(Excerpt provided begins)

# Practicing with handgun



## Nimrod (Jun 8, 2010)

I've never been a pistol shooter. In my earlier years I was only a shotgun shooter, both hunting and trap. When I stared to slow down I took up deer hunting and bought a rifle. I picked up a S&W 586 nickel plated 357 several years ago. 

This winter I decided to learn how to hit something with it. I belong to the local gun club, joined for trap, but they have a 50 foot indoor pistol range. On Wednesday night they have open pistol shooting and some sort of NRA sanctioned league. They shoot timed fire, rapid fire, and slow fire. I just shoot with them on slow fire but I shoot 24 rounds while they are shooting 10.

Last night I put all 24 rounds on the paper. Not great but a first for me and it shows progress. Now if I could just move the group right several inches ...


----------



## GREENCOUNTYPETE (Jul 25, 2006)

first thing first whats your dominant eye ? 

watch this video he explains it faster than I can type [ame]https://www.youtube.com/watch?v=GK0f-vZJTPw[/ame]

dry fire training is your friend you need trigger time , trigger time does not all have to come at the price of ammo. 

put a small target up the target when you look at it should be about the same width as the front sight generally about a 1 inch square at 10-15 feet , make sure your gun is unloaded , now take your stance , get your grip, look at the target, raise your gun check sight alignment , if it isn't strait , change your grip and recheck till it is.

raise your gun looking at the front sight put the target square on the front sight if you had a round target it should look like a round pumpkin sitting on a fence post. keep as steady as you can and squeeze through the tigger.

the center of the pad of your trigger finger should align with the center of the trigger.
there should be a slight gap between the fat part of your trigger finger and the grip so that as that finger moves it isn't contacting the grip.

next exerciser you don't even need the gun for this one hold your hand like your gripping the pistol , now move only your trigger finger back and forth fist start watching the hand , if your other fingers move concentrate on moving only the trigger finger 
when you squeeze the trigger Only the trigger finger moves , if anything else moves you move the gun, repeat this a few times a day till you can keep everything still , now work on doing it while your not looking at the hand. when your comfortable pick up the pace move it faster but still smooth back and forth like your pulling and releasing the trigger . now do it with your arm extended 

when you have this down, back to dry fire training , stance , grip , look at the target raise the empty gun to the between your eye and the target squeeze.

(Excerpt provided ends)
(Given data begins)

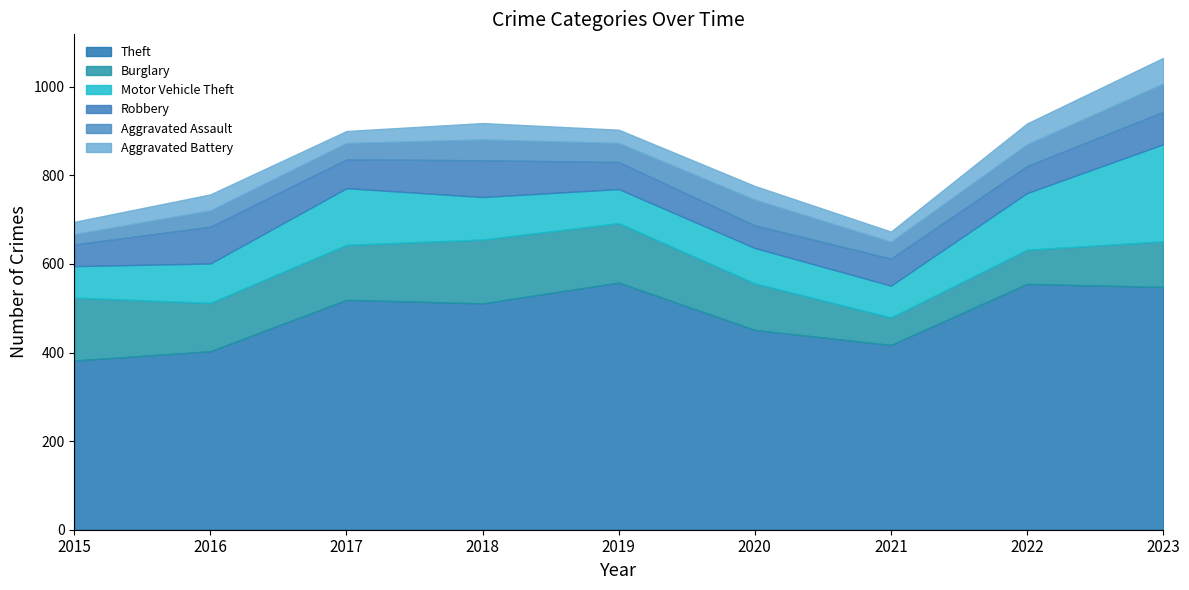

What is the value of the Aggravated Battery point at the 4th from the left?

37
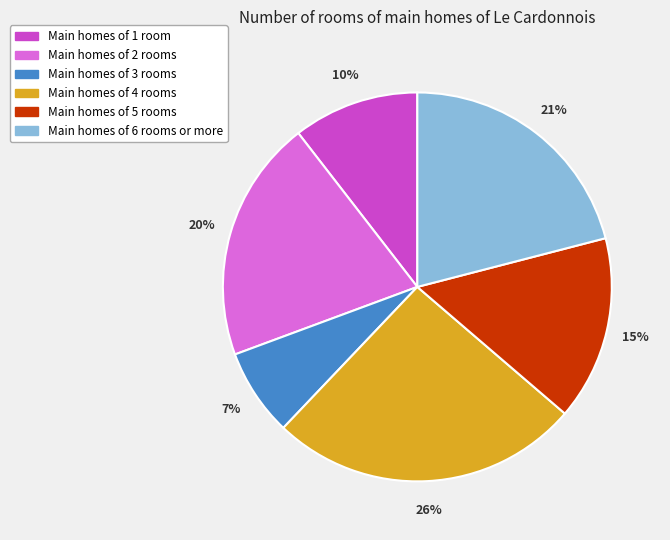

Rank the categories by value from lowest to highest.

Main homes of 3 rooms, Main homes of 1 room, Main homes of 5 rooms, Main homes of 2 rooms, Main homes of 6 rooms or more, Main homes of 4 rooms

(Given data ends)

**Exercises to complete:**
1. In the handgun practice thread, what size target does GREENCOUNTYPETE suggest putting up at 10-15 feet for dry fire training?
2. Please list every type of fire the league shoots on Wednesday nights, according to the handgun practice thread.

**Exercise responses:**
1. A small target about a 1 inch square, roughly the same width as the front sight.

2. Timed fire, rapid fire, and slow fire.